A Associação Portuguesa de Apoio à Vítima não ficou surpreendida com os mais recentes dados da PSP sobre violência doméstica. A PSP recebeu em março 585 denúncias de violência doméstica, menos 15% do que no mês homólogo de 2019, mas admite que os números possam não ser um reflexo da realidade, pelo que vai reforçar a proteção às vítimas.

Entrevistado pela TSF, Daniel Cotrim, representante da APAV diz que a associação, em março também recebeu menos chamadas do que no mês de fevereiro. Mas, tal como PSP, entende que estes números espelham uma tranquilidade aparente.

"Houve uma diminuição do número de contactos e de denúncias de eventuais vítimas de violência doméstica. E o que era expectável já , ou seja, todo este período até ao mesmo de março, as pessoas estiveram muito preocupadas com o Covid-19, passando para segundo plano ou para terceiro, todas as questões de violência em contexto familiar", avisou.

Daniel Cotrim não tem dúvidas que os casos de violência doméstica vão aumentar em Portugal, durante a pandemia, sendo esta a tendência que se tem verificado noutros países.

"Em Espanha, nos números da violência doméstica, que foram conhecidos esta semana, houve um aumento de 55% das denúncias. Já na China, em comparação com o mês de fevereiro do ano passado, houve um aumento de 90%. Ou seja, isto também tem que ver com o período de confinamento e isolamento social", alertou.

"No decurso do mês de março foram registadas 585 denúncias. Uma quebra de 15% em comparação com o período homólogo de 2019. Antevendo que este decréscimo não reflita a realidade, a PSP já iniciou a intensificação dos contactos pessoais com as vítimas de violência doméstica, no sentido de apurar da estabilidade da vivência familiar e, se necessário, proceder à imediata reavaliação individualizada de risco e reajuste das medidas de proteção da(s) vítima(s)", lê-se num comunicado da Polícia de Segurança Pública (PSP), hoje divulgado.

No documento, a PSP refere que no contexto de emergência na pandemia de covid-19 "tem dedicado grande atenção a algumas tipologias criminais as quais, potencialmente, poderão conhecer agravamentos e ou novas formas de concretização".

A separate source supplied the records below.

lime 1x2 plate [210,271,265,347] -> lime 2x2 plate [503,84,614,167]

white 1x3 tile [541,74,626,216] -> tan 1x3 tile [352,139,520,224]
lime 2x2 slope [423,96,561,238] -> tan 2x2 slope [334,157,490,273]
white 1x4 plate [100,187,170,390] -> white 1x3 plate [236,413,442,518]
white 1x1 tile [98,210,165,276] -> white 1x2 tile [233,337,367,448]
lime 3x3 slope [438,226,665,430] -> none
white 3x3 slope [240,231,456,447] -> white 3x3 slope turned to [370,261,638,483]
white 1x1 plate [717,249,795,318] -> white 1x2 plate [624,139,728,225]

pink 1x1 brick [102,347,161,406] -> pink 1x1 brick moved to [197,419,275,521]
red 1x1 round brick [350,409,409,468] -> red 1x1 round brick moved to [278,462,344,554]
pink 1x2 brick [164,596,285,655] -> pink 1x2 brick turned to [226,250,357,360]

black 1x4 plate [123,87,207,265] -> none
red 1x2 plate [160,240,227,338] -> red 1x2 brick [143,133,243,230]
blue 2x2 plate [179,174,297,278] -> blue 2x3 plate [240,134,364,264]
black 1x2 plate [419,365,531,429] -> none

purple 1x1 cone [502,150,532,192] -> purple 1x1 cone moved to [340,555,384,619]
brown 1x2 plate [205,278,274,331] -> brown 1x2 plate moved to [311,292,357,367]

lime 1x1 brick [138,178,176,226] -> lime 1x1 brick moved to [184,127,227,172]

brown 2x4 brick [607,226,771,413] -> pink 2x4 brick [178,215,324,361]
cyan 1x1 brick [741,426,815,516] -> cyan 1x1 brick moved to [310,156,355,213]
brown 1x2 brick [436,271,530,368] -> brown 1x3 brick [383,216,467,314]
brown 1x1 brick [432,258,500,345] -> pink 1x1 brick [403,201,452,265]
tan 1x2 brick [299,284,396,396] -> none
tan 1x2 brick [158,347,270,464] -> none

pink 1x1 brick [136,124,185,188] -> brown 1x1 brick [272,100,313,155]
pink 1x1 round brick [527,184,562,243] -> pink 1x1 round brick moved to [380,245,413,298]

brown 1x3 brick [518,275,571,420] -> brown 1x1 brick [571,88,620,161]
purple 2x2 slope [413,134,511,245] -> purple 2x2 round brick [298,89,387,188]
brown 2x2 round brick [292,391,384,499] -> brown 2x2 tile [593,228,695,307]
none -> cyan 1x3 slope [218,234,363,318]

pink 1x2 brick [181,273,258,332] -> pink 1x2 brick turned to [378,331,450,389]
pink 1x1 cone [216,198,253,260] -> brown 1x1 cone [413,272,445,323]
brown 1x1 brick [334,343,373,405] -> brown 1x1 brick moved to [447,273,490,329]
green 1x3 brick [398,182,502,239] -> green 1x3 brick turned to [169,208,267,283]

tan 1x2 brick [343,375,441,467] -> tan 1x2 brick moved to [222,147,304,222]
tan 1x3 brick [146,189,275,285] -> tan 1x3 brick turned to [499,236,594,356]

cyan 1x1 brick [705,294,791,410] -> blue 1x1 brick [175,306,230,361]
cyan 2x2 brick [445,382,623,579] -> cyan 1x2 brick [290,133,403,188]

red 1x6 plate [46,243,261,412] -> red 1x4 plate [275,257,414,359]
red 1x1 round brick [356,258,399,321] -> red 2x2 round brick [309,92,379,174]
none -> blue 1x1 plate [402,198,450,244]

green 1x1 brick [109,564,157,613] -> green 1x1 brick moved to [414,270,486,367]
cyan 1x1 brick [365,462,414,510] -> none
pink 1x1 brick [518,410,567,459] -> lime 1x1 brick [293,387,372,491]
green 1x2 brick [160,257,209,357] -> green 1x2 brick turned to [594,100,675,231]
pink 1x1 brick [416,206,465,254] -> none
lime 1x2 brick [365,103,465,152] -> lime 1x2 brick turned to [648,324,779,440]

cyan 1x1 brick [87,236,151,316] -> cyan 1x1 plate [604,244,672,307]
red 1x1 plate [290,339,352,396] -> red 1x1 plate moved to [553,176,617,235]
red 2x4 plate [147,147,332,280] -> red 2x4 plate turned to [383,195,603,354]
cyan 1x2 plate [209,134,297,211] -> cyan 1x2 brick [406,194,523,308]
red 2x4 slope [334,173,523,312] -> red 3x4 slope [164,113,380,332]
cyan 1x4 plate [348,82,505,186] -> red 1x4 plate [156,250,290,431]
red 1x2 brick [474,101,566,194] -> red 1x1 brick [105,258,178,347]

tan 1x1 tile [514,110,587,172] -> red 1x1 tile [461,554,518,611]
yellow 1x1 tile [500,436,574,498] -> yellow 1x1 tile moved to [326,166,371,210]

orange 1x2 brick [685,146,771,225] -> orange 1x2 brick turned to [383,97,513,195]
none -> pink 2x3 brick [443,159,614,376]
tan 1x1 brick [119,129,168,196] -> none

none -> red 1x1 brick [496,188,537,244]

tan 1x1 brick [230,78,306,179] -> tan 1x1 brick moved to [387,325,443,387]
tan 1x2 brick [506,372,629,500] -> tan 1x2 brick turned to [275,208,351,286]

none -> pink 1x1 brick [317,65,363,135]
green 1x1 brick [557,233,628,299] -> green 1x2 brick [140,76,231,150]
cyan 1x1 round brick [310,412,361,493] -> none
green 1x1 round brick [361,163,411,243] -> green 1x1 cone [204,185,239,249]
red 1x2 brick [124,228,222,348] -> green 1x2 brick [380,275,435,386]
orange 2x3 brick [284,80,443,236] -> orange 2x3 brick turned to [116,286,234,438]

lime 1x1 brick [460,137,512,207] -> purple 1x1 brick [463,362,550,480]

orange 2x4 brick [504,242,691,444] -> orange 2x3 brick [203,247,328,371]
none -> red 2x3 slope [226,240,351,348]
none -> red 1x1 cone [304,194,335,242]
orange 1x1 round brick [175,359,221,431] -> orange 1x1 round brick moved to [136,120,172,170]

"Nesse contexto, o crime de violência doméstica merece por parte da PSP uma ainda maior atenção e cuidado na sua análise e resposta. O confinamento domiciliário que as famílias têm de observar poderá propiciar condições particularmente gravosas para que este crime ocorra de forma pouco percetível, contrariando o esforço realizado ao longo de vários anos", refere esta força policial.

Apesar do diminuição de queixas face ao período homólogo, foram feitas em março 36 detenções, mais quatro do que no mesmo mês de 2019.

A PSP lembra que o crime de violência doméstica continua a ser "um dos que merece reação e investigação prioritárias", mesmo em estado de emergência, e que a violência doméstica é um crime público, o que significa que qualquer pessoa, e não apenas a vítima, pode apresentar queixa às autoridades.

"Constitui um ponto de grande importância para a PSP que a(s) vítima(s), com histórico anterior de vitimização ou não, sinta(m) que a quarentena agora vivenciada não é sinónimo de isolamento ou ausência de apoio. Pelo contrário, por parte da PSP, há um total empenhamento em demonstrar que também durante o confinamento domiciliário o crime de violência doméstica é absolutamente inadmissível", afirma a PSP em comunicado.

As queixas podem ser feitas à PSP pelas vias habituais, nomeadamente o email violenciadomestica@psp.pt, e estas continuam a ser analisadas "por equipas policiais especificamente preparadas", sendo depois "encaminhadas para as Equipas de Proximidade e de Apoio à Vítima da PSP, que se deslocarão aos locais para recolha de informação e reforçar a proteção da(s) vítima(s)".